During this stage of the Program Management Cycle, significant effort has been invested into measuring, documenting and sharing the results achieved. The final step to be taken involves leveraging the program’s accomplishments and improving upon its shortcomings.
Learning & Continuous Improvement
Through the process of measuring and reporting, you have likely already identified a variety of opportunities for improvement. To ensure as much is learned from each year as is possible, it is important to apply some discipline to recognizing these opportunities.
Program Management Cycle
Examine each stage of the Program Management Cycle and the steps involved. The systems, processes, techniques, and approaches should all be assessed. In some cases, it will be obvious what didn’t work and why, and in others, some investigation may be necessary. The following are some examples of what should be reviewed and adjusted to improve the program:
- The sources of impact within scope.
- The depth or accuracy with which each source of impact is measured.
- The way projects are prioritized and methods used to select a final group.
- How projects are planned and executed.
- The approach / techniques used to report on program results.
- Who within the organization is involved and accountable at each stage.
- The involvement of external support or expertise.
- How individual steps are integrated with everyday processes.
While it may not be possible to address every opportunity for improvement, it is important to document all that have been identified. The improvements themselves should be managed as projects, including identifying the tasks involved, roles and responsibilities, timelines, etc. That will ensure potential improvements are actually prioritized and executed. When opportunities to improve are deferred to the future, carefully documenting the details will ensure they are not lost or forgotten.
While continuously improving the Program Management Cycle should remain a focal point through each phase, it is also necessary to periodically examine the foundation laid through the Program Setup module, which would include assessing the following elements:
- Leadership Team.
- Program Vision.
- Program Management Team.
- Triple-Bottom-Line Measurement Systems.

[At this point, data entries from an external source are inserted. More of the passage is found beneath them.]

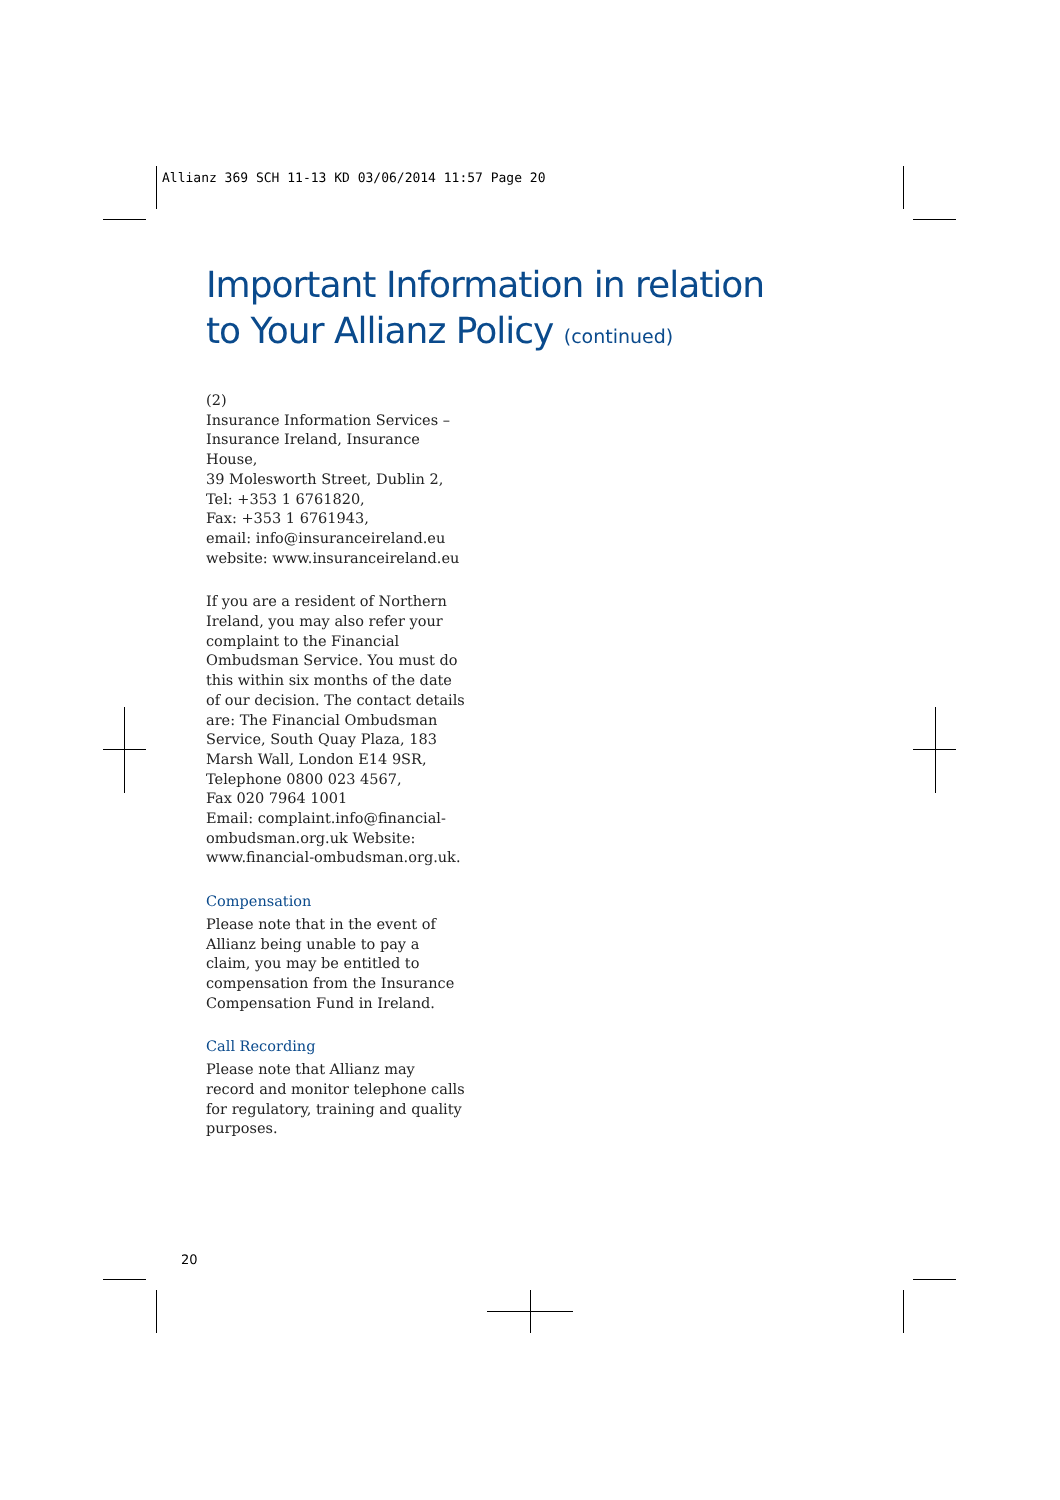Allianz 369 SCH 11-13 KD 03/06/2014 11:57 Page 20
Important Information in relation
to Your Allianz Policy (continued)
(2)
Insurance Information Services –
Insurance Ireland, Insurance House,
39 Molesworth Street, Dublin 2,
Tel: +353 1 6761820,
Fax: +353 1 6761943,
email: info@insuranceireland.eu
website: www.insuranceireland.eu
If you are a resident of Northern Ireland, you may also refer your complaint to the Financial Ombudsman Service. You must do this within six months of the date of our decision. The contact details are: The Financial Ombudsman Service, South Quay Plaza, 183 Marsh Wall, London E14 9SR,
Telephone 0800 023 4567,
Fax 020 7964 1001
Email: complaint.info@financial-ombudsman.org.uk Website: www.financial-ombudsman.org.uk.
Compensation
Please note that in the event of Allianz being unable to pay a claim, you may be entitled to compensation from the Insurance Compensation Fund in Ireland.
Call Recording
Please note that Allianz may record and monitor telephone calls for regulatory, training and quality purposes.
20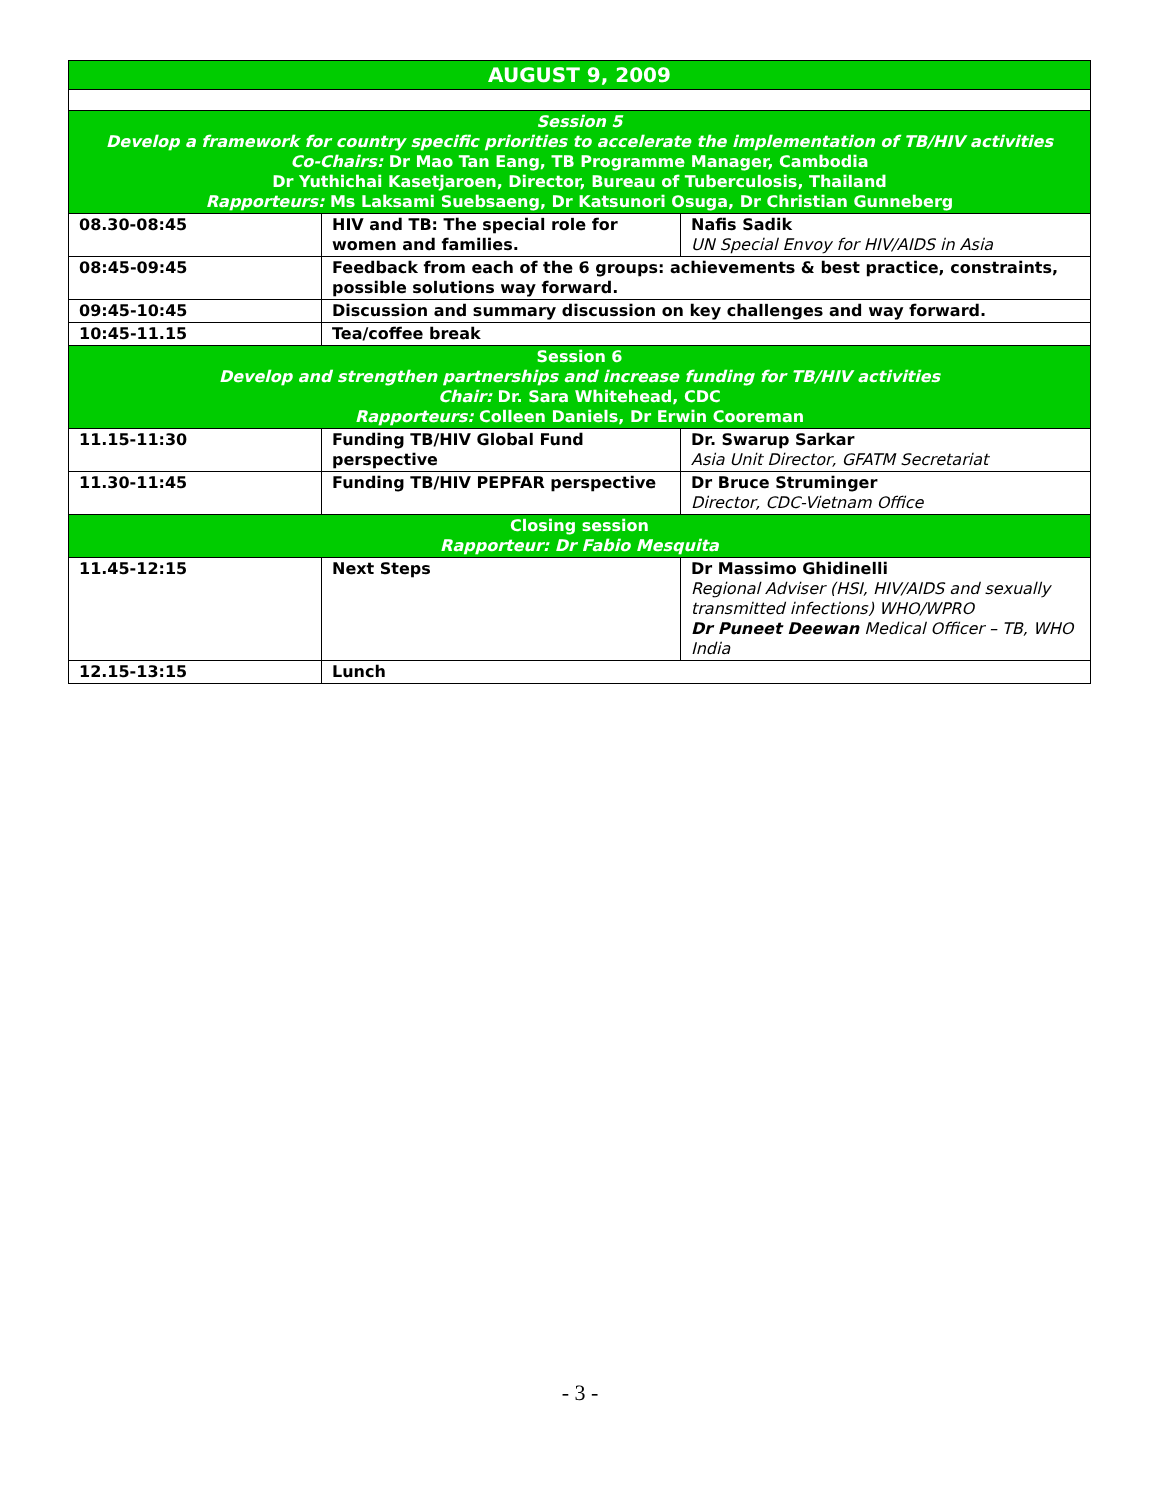| AUGUST 9, 2009 | | |
| --- | --- | --- |
| Session 5 Develop a framework for country specific priorities to accelerate the implementation of TB/HIV activities Co-Chairs: Dr Mao Tan Eang, TB Programme Manager, Cambodia Dr Yuthichai Kasetjaroen, Director, Bureau of Tuberculosis, Thailand Rapporteurs: Ms Laksami Suebsaeng, Dr Katsunori Osuga, Dr Christian Gunneberg | | |
| 08.30-08:45 | HIV and TB: The special role for women and families. | Nafis Sadik UN Special Envoy for HIV/AIDS in Asia |
| 08:45-09:45 | Feedback from each of the 6 groups: achievements & best practice, constraints, possible solutions way forward. | |
| 09:45-10:45 | Discussion and summary discussion on key challenges and way forward. | |
| 10:45-11.15 | Tea/coffee break | |
| Session 6 Develop and strengthen partnerships and increase funding for TB/HIV activities Chair: Dr. Sara Whitehead, CDC Rapporteurs: Colleen Daniels, Dr Erwin Cooreman | | |
| 11.15-11:30 | Funding TB/HIV Global Fund perspective | Dr. Swarup Sarkar Asia Unit Director, GFATM Secretariat |
| 11.30-11:45 | Funding TB/HIV PEPFAR perspective | Dr Bruce Struminger Director, CDC-Vietnam Office |
| Closing session Rapporteur: Dr Fabio Mesquita | | |
| 11.45-12:15 | Next Steps | Dr Massimo Ghidinelli Regional Adviser (HSI, HIV/AIDS and sexually transmitted infections) WHO/WPRO Dr Puneet Deewan Medical Officer – TB, WHO India |
| 12.15-13:15 | Lunch | |
- 3 -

- Project Assessment Framework.
Given how a program may evolve and grow, to ignore updating these elements is to risk holding back progress. While it may not need to happen every year, those elements will need to be updated and improved over time.
Overall Program Performance
Assessing the overall efficacy of the program can shine light on opportunities to improve. Step back to look at how the results fall in line with the vision and objectives. Perhaps efforts and resources need to be refocused to maintain sincerity or to address the need for a cultural shift. As organizational priorities and circumstances change, it may be necessary to make related adjustments to the program. Naturally, elements like a project assessment framework or Program Management Team may need to be reworked to reflect significant organizational changes.
Developing a highly effective sustainability program is no small task. Keeping morale and motivation high can be challenging especially because change is difficult and uncomfortable. You won’t build a highly effective program overnight, so it’s important to recognize positive steps whenever you can. Effectively engaging employees should include creating opportunities for sharing wins and celebrating success. Recognizing the progress and thanking those involved will help to build momentum and a more positive association between the program and its stakeholders.
People gravitate towards programs that are successful. People also love to be involved with efforts that are making a difference. A sustainability program has the potential to attract people, but you can help by paying attention to the branding of the program by promoting its impact and its success. If people within an organization are to get behind something that is beyond their current responsibility, it will make a difference for them to feel like they are supporting a positive, winning effort. All too often, sustainability-minded individuals are visibly and vocally frustrated with slow progress, and that merely contributes to a culture of cynicism and righteousness that can make pursuing sustainability feel like a battle. While it sounds like a vicious cycle, the good news is that the cycle can also be virtuous; program success leads to more enthusiasm which leads to more success.
The following are some tips for celebrating program success:
- Recognize accomplishments early and often.
- No victory is too small to celebrate.
- Use the communication channels wisely.
- Be authentic and transparent; do not exaggerate.
- Celebrate program successes and the contributions of individuals.
When done well, recognizing what has been accomplished will encourage increased participation and help to generate the cultural shift that is so important to the long-term success of the program.